A building boom meant business picked up in the 1980s, but then dipped again during a recession in the early 1990s. By this time, Poultney’s father had left him in charge of the business and it was time to dig themselves out of economic woe again. Albion decided technology was the way to do this, so oversaw the introduction of a wire saw cutting method that could be taken down into the mine and provide custom cuts according to the clients’ needs.
This is the way the industry is going, Poultney says, requiring more work to be done at the quarry itself, then transporting them ready to crane into place, so builders can get rid of unsightly scaffolding and the laborious process of fixing each stone into place. Poultney says this is essentially “keyhole surgery for the island”, avoiding the scars on the landscape that come from intensive quarrying. This wasn’t a concern in Wren’s time. St Paul’s, for instance, uses 3 million cubic feet of Portland Stone, laid one block on top of the other, with strategic blocks removed the higher up you went to reduce the weight of the building and stop it sinking into the ground.
These days, cheaper materials like steel and concrete are used to construct, while thinner pieces of Portland Stone are used as attractive cladding over the top. This means smaller quantities of it are being used and it’s largely an attractive premium facade that architects use to stamp a London identity on their buildings or convey a certain prestige.
This is certainly the case at Chelsea Barracks, that uses Portland Stone on all 67 of its new build apartments and all 13 of its new townhouses. “It wasn’t prescribed that we use Portland Stone, we could have used brick and plaster, but we went that extra step because people want to buy into the full depth of the location, and it helps to convey a sense of place,” says Francesca Sharkey from its developer Qatari Diar.
This is good news for the sustainability of the island, as thinner stone cuttings means there’s more left for future projects. Half of Portland’s stone has been excavated, but if the rate of extraction stays as it is, there’s still 1,000 years’ worth left. But will anyone want it? “Pollution is so low in London compared to what it was when coal fires roared and factories lined the Thames that not a lot of stone is weathering away, so the amount we’re supplying for restoration is about a bucketful, to be honest. Together with most of the industry, we rely on new builds, it’s 99 per cent of our work,” says Poultney.
The phenomenal demand for homes in London and high land values means that developers are having to build densely – often high – to meet their profit margins and heavy stone is often passed over in favour of glass. The cost of this premium material may also count it out on all but the most exclusive developments, especially if the housing market crashes again.

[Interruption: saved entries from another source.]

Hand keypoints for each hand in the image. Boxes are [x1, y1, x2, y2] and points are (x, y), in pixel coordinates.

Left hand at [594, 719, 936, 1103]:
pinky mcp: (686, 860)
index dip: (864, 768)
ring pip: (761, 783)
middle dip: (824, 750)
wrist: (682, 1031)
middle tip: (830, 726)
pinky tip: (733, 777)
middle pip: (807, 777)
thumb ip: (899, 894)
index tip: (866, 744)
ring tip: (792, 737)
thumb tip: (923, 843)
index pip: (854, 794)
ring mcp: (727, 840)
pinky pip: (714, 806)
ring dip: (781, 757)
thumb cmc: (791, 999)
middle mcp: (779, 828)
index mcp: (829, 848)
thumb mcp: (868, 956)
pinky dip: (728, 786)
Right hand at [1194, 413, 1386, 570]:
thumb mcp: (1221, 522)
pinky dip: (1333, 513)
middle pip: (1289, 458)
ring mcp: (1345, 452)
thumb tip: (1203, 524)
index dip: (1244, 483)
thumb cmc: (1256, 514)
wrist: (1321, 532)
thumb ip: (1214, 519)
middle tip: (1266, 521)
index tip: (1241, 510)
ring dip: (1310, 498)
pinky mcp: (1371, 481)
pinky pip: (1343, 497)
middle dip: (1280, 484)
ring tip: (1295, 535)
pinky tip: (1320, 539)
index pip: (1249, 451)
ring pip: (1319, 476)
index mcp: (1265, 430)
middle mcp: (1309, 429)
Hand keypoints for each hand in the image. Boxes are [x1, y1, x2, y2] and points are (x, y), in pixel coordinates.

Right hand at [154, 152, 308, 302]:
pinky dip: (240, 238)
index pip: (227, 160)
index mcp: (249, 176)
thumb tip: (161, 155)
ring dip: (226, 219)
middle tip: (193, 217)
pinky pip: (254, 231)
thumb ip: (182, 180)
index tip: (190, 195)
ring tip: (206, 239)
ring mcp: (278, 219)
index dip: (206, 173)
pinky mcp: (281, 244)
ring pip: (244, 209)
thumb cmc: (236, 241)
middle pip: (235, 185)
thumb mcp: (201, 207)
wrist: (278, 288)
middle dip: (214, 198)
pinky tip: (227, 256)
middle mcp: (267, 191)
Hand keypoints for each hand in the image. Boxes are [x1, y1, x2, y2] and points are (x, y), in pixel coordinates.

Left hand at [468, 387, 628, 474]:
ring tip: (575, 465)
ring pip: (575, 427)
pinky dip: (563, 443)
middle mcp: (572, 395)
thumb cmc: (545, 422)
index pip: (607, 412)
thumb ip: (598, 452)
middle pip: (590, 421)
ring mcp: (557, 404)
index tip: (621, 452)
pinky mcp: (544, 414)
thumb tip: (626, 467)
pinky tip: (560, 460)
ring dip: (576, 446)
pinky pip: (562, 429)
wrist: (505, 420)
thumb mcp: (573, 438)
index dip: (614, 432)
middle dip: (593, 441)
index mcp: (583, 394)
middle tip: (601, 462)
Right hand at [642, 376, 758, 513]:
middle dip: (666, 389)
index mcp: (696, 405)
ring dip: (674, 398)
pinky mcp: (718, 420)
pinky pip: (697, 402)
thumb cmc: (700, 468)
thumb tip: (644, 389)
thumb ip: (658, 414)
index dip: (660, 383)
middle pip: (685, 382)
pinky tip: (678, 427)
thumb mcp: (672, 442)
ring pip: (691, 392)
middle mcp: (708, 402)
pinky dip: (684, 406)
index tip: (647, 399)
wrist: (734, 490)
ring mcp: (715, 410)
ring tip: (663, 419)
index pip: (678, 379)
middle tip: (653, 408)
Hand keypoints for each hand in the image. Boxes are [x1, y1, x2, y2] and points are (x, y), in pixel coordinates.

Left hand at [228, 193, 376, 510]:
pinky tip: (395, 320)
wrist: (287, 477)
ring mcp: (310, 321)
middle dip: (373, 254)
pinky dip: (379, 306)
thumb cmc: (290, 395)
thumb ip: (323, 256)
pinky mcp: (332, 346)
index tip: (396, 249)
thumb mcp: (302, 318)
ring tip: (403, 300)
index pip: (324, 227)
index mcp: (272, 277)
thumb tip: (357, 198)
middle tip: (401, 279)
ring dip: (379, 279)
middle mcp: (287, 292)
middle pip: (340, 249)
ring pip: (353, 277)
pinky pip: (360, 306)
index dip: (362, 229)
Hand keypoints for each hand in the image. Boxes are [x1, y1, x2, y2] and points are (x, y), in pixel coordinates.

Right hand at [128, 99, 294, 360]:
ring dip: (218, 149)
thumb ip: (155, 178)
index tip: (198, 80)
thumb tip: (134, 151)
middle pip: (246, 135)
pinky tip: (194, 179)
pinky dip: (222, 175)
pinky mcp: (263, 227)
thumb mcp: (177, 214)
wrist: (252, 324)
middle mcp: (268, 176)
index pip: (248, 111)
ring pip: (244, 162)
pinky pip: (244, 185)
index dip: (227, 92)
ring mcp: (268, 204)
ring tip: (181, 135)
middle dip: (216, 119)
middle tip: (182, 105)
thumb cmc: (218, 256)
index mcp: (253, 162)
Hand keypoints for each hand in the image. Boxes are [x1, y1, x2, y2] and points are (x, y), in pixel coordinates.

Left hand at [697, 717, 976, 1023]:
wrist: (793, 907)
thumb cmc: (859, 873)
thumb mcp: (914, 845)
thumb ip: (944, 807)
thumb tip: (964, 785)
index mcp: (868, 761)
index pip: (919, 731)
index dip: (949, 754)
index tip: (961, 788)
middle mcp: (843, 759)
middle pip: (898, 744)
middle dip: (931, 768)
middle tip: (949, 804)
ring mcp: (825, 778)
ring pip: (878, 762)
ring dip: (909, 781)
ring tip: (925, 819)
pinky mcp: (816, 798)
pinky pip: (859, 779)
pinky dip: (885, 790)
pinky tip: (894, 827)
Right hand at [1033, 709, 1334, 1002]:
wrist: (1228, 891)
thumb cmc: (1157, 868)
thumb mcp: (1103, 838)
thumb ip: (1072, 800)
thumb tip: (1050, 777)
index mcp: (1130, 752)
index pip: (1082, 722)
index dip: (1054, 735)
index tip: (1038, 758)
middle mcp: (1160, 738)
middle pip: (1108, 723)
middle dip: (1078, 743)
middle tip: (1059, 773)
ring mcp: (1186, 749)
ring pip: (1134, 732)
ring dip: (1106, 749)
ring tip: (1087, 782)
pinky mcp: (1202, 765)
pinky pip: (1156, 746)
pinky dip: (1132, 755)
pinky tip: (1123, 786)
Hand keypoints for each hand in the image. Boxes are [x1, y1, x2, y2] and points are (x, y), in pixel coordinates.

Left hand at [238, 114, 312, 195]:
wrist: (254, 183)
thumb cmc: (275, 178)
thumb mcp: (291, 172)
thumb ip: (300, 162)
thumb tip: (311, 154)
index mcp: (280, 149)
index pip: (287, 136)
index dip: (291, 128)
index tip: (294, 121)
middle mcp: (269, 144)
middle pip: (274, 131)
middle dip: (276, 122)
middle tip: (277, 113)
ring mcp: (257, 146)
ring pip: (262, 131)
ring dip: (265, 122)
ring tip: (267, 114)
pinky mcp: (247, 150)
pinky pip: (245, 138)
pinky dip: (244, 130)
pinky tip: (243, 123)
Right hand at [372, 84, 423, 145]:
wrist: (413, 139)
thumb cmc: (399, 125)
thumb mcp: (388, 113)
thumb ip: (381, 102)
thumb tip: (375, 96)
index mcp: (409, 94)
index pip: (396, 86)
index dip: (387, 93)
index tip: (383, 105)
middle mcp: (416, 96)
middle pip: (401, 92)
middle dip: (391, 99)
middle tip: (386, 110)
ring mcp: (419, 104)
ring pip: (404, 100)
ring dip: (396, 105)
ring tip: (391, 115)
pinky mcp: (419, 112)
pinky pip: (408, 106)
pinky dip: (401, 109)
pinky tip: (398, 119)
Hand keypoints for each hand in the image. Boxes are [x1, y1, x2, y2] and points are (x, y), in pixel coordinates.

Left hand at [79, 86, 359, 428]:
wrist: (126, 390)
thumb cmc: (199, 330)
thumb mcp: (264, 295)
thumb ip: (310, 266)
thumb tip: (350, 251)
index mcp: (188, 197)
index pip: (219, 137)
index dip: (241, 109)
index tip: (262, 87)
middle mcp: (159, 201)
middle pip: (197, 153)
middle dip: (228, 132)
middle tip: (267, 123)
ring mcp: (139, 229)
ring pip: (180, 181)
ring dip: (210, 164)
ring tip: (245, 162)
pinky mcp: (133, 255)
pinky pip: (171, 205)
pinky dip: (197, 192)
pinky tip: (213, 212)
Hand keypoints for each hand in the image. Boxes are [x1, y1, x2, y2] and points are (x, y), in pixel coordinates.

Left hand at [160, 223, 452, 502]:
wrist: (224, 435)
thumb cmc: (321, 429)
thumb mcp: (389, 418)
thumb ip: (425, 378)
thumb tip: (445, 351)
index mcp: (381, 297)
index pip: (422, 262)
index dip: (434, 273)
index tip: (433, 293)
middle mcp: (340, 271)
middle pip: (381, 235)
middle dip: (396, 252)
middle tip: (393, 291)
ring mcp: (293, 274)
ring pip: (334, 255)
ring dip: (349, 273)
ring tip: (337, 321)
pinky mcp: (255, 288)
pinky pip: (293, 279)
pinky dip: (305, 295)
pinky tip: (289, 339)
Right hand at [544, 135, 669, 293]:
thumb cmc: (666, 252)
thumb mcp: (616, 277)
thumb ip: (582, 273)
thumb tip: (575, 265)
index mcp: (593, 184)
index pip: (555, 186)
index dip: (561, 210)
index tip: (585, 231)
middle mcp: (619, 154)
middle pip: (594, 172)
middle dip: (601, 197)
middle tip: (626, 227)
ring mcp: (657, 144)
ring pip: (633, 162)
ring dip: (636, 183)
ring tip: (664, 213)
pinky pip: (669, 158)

But there’s a glimmer of hope: “English Heritage and planning authorities want developers to keep using it to keep a level of consistency,” say Alexander Lewis, residential development partner at Knight Frank, “so a lot will be determined by them. Architects will continue to push boundaries on design, but there will have to be a balance between that and the cost.”
As in the past, the future success of Portland Stone is fused irrevocably with the fate of London.